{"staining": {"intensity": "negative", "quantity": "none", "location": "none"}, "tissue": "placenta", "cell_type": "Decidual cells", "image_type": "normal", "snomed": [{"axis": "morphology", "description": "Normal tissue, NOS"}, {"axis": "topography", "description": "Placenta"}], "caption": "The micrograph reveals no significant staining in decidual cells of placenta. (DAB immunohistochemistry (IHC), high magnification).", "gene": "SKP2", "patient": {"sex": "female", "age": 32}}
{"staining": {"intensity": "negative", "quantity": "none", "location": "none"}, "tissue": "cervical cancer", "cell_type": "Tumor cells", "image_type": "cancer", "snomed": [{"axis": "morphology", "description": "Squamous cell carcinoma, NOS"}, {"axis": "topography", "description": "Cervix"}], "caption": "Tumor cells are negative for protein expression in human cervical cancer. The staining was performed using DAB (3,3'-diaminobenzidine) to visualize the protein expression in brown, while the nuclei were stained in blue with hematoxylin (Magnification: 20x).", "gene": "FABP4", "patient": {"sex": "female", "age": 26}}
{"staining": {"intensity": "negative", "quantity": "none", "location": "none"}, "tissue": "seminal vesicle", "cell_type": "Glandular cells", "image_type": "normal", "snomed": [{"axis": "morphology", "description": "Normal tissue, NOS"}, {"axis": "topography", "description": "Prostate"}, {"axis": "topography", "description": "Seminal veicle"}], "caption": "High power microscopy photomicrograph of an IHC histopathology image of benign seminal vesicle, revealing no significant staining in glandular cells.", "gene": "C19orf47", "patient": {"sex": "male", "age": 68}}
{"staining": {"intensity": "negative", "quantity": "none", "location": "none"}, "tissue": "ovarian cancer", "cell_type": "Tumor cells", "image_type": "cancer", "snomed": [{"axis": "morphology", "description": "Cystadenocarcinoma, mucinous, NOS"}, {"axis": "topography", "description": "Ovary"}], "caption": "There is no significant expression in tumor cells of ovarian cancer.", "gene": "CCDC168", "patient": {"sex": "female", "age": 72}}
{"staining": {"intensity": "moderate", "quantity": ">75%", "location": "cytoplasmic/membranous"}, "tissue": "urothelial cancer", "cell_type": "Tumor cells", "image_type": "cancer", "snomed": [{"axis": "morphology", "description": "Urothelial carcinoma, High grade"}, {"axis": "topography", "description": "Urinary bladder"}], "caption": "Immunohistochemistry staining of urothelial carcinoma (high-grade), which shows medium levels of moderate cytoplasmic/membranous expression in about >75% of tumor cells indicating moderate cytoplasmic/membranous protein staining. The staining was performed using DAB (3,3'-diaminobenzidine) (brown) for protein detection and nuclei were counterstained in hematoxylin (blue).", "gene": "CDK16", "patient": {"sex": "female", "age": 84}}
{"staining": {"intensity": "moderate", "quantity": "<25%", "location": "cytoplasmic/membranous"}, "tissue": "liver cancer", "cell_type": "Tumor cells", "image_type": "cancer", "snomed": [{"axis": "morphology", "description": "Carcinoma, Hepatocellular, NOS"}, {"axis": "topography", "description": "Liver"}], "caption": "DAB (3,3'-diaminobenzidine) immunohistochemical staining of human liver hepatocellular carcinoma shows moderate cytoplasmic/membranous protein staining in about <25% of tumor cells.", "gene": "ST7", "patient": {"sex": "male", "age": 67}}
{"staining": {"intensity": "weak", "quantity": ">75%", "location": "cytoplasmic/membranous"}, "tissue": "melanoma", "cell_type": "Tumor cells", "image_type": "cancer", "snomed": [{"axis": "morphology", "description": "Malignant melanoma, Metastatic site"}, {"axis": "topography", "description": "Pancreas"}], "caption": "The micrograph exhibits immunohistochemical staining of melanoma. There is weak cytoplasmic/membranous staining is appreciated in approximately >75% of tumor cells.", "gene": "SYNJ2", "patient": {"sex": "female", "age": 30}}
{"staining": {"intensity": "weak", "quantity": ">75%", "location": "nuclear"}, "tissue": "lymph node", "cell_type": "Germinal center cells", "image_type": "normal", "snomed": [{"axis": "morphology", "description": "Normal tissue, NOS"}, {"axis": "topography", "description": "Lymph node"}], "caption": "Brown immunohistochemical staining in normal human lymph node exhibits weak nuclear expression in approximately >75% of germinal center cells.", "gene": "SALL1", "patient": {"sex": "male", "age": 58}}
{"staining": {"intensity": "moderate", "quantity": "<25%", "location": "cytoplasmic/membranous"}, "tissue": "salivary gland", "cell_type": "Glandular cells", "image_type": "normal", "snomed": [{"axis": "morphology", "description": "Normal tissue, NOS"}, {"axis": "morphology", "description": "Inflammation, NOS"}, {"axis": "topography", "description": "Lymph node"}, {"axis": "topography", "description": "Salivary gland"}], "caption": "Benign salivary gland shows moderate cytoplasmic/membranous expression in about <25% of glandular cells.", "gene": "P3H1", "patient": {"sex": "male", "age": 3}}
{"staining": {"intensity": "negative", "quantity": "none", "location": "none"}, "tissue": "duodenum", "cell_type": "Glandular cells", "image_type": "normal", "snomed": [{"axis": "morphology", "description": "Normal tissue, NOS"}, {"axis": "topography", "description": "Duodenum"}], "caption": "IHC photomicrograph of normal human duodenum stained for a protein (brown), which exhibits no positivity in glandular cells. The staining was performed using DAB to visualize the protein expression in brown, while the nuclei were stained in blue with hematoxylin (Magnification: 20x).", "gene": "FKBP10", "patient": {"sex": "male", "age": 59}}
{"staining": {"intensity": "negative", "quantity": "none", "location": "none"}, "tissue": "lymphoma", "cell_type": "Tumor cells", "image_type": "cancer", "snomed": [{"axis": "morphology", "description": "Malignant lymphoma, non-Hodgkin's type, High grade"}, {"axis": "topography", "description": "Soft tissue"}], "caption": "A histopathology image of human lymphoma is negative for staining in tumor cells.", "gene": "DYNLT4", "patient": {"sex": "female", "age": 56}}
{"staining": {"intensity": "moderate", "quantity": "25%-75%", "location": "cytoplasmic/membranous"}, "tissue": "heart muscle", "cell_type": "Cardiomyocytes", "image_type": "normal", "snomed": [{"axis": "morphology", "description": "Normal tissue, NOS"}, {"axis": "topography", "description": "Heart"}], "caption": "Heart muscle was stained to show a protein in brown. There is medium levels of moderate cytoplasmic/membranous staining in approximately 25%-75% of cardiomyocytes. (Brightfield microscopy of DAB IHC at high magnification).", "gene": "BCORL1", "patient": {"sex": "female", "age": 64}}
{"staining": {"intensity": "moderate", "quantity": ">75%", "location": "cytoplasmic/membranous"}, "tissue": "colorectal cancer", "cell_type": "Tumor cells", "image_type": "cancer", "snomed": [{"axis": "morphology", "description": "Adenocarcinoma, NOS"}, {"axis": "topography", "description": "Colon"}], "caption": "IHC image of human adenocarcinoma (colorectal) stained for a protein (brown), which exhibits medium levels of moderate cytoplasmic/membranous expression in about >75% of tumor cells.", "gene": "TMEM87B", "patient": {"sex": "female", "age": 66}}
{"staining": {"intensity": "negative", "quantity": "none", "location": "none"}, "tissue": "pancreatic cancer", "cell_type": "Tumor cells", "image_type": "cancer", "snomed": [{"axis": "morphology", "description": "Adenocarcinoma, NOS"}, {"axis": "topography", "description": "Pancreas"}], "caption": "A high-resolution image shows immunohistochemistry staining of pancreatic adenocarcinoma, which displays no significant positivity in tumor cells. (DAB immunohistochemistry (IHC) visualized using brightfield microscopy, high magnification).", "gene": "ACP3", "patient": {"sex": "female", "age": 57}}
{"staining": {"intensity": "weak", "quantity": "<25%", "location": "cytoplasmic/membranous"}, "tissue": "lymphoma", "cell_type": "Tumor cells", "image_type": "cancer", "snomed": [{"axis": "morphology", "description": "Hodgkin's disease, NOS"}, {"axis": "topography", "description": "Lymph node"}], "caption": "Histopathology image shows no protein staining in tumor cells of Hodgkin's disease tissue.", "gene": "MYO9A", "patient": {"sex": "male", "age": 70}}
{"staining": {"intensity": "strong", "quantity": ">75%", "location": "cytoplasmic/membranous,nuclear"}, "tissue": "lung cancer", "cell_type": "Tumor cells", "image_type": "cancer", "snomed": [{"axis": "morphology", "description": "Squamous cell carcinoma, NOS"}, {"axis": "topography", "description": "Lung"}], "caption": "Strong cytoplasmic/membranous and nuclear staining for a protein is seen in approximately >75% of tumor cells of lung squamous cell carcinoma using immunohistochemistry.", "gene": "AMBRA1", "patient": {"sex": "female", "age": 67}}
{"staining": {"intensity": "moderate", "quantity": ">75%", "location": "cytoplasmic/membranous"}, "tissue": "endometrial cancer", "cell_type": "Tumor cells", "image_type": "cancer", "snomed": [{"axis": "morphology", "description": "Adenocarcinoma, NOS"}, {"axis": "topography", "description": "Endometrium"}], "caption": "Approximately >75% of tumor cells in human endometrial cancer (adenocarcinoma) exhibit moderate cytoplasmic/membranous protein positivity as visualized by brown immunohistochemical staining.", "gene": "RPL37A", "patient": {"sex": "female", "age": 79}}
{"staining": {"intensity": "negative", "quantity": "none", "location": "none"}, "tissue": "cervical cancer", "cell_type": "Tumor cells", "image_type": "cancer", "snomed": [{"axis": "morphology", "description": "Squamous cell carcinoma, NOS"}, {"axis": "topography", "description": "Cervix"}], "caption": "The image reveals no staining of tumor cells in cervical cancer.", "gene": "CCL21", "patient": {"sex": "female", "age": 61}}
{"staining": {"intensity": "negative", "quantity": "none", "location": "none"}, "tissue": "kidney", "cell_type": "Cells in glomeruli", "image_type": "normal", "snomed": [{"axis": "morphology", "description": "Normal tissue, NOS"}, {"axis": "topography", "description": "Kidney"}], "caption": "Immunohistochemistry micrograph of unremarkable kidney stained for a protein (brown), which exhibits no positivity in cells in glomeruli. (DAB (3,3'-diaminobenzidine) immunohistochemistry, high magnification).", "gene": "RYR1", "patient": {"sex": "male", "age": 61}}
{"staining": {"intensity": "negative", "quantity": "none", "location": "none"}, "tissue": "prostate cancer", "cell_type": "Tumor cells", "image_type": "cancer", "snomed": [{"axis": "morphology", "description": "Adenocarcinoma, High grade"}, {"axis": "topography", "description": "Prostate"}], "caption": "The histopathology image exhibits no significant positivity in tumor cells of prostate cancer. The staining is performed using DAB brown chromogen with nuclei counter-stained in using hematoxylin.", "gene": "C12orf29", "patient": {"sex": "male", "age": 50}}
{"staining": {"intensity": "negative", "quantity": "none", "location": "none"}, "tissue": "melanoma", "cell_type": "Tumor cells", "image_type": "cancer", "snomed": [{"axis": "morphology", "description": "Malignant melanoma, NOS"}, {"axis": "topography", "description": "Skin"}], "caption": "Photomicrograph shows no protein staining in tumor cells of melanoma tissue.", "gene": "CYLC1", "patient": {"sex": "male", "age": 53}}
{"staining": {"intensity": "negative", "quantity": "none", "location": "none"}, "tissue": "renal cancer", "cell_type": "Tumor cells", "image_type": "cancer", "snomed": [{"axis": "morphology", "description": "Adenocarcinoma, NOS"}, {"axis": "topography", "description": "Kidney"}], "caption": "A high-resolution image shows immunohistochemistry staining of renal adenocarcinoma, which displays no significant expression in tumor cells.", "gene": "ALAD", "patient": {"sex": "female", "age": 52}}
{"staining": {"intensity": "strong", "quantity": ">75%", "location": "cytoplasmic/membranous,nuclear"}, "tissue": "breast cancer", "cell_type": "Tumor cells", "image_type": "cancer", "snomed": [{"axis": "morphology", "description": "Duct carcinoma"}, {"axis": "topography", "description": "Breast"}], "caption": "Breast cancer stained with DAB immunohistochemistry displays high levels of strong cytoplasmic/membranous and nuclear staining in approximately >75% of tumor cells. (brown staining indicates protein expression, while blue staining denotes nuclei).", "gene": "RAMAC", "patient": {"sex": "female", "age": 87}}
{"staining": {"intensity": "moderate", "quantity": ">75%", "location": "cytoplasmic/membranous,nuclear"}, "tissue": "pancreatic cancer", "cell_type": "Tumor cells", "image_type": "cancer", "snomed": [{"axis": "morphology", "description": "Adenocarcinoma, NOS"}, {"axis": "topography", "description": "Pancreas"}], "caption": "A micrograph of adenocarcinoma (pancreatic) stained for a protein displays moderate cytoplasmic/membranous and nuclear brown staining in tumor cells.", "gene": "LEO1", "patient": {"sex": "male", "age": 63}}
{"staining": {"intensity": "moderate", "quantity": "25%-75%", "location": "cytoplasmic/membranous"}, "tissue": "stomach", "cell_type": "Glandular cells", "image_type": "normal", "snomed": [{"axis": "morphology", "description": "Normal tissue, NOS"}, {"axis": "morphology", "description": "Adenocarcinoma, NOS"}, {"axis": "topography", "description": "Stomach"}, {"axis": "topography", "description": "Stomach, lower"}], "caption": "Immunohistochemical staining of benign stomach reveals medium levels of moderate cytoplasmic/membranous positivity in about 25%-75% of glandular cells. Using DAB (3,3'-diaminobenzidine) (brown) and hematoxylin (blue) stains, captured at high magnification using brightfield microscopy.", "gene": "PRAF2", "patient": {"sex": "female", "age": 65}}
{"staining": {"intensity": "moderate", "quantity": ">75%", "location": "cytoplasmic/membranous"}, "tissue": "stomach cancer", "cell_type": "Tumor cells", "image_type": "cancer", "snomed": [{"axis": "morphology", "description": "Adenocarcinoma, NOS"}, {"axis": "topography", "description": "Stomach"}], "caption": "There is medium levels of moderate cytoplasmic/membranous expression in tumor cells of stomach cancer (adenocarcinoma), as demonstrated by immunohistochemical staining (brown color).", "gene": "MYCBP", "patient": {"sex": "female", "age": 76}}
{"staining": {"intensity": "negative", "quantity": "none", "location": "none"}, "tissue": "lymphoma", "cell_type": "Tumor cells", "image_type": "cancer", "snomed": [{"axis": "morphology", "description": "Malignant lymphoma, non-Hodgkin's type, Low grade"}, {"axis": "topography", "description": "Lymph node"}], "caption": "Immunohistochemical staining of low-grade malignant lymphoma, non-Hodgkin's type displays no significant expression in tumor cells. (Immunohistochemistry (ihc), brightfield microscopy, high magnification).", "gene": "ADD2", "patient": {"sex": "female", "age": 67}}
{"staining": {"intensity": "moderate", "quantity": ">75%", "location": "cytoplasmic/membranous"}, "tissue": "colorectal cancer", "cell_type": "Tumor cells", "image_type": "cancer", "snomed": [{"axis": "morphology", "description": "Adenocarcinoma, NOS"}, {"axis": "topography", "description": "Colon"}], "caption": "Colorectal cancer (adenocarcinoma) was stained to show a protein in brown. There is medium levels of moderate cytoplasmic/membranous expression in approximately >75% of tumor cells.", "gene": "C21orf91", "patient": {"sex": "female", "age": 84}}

**Work to complete:**
State how many lines of the listing hold the string "Colon", and add nothing else.

**Written reply:**
2